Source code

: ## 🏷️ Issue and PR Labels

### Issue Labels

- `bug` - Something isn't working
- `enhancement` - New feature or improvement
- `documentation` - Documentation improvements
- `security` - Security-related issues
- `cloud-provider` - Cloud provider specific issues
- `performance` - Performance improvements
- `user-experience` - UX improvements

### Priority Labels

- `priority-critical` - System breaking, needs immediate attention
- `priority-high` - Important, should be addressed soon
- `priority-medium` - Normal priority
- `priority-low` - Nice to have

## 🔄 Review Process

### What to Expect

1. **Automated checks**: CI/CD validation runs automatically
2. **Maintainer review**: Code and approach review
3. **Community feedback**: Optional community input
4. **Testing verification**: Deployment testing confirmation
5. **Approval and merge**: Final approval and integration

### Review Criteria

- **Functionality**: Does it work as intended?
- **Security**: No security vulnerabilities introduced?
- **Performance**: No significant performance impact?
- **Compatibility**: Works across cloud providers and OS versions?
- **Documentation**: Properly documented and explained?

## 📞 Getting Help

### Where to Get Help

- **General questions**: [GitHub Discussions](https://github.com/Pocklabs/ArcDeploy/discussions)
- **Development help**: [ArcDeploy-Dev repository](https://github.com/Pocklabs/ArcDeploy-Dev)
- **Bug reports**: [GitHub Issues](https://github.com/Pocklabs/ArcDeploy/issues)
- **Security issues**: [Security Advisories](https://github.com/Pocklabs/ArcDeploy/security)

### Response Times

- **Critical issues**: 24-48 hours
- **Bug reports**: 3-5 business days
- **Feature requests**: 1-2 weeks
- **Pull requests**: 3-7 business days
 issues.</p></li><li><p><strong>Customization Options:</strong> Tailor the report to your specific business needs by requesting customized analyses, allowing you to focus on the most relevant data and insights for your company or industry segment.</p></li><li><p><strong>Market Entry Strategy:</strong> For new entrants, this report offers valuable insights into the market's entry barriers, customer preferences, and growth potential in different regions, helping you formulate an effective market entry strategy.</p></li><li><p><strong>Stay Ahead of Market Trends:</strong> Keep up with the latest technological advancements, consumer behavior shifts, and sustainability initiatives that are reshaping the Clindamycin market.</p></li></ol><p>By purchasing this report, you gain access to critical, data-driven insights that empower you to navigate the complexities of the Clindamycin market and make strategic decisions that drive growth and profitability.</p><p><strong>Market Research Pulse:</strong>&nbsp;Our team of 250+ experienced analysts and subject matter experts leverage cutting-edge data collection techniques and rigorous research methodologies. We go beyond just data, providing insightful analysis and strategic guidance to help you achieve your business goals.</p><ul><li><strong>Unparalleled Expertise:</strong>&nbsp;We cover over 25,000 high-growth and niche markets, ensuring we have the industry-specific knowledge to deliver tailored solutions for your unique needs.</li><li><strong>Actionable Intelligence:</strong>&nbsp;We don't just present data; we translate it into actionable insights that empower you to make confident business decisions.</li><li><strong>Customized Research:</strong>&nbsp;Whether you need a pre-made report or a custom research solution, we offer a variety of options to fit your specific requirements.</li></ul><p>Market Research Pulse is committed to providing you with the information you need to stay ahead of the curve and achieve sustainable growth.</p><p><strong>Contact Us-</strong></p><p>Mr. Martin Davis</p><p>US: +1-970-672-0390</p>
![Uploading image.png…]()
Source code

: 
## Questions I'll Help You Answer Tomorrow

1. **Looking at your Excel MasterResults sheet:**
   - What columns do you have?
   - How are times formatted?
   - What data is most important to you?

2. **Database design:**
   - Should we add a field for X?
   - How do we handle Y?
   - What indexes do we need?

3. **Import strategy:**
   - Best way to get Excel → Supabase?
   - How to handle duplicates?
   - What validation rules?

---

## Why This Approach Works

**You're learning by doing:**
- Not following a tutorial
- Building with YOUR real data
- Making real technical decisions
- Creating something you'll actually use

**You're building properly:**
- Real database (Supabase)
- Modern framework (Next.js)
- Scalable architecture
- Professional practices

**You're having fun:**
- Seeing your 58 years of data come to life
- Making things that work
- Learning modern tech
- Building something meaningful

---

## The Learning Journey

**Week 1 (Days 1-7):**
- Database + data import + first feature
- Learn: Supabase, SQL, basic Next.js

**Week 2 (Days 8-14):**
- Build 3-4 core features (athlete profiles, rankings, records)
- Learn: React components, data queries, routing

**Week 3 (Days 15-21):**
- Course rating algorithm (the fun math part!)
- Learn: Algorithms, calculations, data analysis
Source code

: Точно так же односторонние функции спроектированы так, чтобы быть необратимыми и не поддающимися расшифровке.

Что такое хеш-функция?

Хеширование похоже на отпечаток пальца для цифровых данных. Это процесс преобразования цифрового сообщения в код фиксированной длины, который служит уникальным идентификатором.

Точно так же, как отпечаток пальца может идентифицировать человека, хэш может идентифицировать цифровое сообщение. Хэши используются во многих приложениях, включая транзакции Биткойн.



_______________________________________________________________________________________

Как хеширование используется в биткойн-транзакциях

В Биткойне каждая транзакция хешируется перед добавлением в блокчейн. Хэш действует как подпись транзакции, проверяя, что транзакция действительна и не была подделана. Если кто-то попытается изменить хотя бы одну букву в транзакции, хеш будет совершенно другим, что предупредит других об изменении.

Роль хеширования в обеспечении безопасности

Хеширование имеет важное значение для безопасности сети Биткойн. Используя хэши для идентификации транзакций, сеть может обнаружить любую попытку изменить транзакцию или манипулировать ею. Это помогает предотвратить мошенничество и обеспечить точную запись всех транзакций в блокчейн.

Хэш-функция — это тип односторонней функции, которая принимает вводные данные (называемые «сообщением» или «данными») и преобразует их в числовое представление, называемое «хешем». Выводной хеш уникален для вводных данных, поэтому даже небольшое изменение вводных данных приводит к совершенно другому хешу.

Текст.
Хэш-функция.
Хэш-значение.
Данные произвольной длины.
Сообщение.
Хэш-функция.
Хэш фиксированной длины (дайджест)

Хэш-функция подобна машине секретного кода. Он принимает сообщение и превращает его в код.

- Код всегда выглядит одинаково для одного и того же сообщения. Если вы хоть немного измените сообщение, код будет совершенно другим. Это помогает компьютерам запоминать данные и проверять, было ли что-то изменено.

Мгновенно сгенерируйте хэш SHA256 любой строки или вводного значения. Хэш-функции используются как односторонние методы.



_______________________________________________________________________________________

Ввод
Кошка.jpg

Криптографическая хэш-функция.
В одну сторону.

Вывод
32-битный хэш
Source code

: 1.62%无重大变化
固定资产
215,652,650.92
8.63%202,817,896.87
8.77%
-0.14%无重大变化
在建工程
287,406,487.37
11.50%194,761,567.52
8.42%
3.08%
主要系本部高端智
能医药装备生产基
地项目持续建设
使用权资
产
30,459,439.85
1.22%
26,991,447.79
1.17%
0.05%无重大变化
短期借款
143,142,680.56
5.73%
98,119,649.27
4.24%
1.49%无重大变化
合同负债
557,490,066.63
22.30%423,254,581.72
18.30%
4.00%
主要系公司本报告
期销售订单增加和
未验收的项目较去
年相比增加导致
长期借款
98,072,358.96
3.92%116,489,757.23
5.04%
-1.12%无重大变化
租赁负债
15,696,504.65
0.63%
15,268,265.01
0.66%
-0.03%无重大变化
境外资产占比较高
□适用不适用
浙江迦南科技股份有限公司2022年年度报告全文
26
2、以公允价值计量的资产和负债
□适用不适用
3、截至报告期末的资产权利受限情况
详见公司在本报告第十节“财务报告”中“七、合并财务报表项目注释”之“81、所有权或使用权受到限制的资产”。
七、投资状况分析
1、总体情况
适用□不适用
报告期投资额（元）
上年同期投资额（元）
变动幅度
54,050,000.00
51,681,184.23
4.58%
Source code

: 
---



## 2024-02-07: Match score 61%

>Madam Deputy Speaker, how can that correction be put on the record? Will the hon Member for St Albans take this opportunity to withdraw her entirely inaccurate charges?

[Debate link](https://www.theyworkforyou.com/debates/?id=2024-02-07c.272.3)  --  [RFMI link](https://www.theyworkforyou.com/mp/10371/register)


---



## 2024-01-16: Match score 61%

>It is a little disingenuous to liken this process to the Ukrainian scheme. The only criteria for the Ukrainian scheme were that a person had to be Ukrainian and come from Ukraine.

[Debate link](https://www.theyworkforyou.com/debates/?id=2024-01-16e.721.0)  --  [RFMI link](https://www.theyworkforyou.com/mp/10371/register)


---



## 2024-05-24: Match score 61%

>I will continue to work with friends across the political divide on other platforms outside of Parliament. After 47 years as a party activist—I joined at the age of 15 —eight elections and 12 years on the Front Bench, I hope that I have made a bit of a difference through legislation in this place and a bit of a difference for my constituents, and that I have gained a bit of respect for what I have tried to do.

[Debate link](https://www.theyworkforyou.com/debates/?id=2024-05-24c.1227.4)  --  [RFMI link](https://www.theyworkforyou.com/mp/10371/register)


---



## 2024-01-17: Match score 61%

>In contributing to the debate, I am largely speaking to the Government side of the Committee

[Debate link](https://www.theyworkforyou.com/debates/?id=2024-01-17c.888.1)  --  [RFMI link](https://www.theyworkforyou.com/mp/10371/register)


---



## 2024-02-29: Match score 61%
========
#### WHAT THE TASK REQUIRES
From the records above, extract exactly and only the lines that begin at the line with "## The Learning Journey" and stop after the line with "3 (Days 15-21):**".

#### WRITTEN SOLUTION
## The Learning Journey

**Week 1 (Days 1-7):**
- Database + data import + first feature
- Learn: Supabase, SQL, basic Next.js

**Week 2 (Days 8-14):**
- Build 3-4 core features (athlete profiles, rankings, records)
- Learn: React components, data queries, routing

**Week 3 (Days 15-21):**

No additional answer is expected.